(Saved data entries)
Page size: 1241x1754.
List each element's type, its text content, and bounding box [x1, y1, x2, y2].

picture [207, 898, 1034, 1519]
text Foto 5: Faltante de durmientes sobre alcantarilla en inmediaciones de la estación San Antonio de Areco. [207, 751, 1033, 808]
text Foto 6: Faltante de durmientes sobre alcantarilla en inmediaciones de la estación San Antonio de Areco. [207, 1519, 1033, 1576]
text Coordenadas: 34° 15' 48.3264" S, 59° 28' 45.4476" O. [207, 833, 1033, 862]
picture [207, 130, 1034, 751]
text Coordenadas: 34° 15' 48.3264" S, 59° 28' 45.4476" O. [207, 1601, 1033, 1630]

## PROBLEM REQUIREMENTS
Write out the lines above again, switching "bounding box" to "enclosing box" and keeping everything else the same.

## WRITTEN ANSWER
Page size: 1241x1754.
List each element's type, its text content, and enclosing box [x1, y1, x2, y2].

picture [207, 898, 1034, 1519]
text Foto 5: Faltante de durmientes sobre alcantarilla en inmediaciones de la estación San Antonio de Areco. [207, 751, 1033, 808]
text Foto 6: Faltante de durmientes sobre alcantarilla en inmediaciones de la estación San Antonio de Areco. [207, 1519, 1033, 1576]
text Coordenadas: 34° 15' 48.3264" S, 59° 28' 45.4476" O. [207, 833, 1033, 862]
picture [207, 130, 1034, 751]
text Coordenadas: 34° 15' 48.3264" S, 59° 28' 45.4476" O. [207, 1601, 1033, 1630]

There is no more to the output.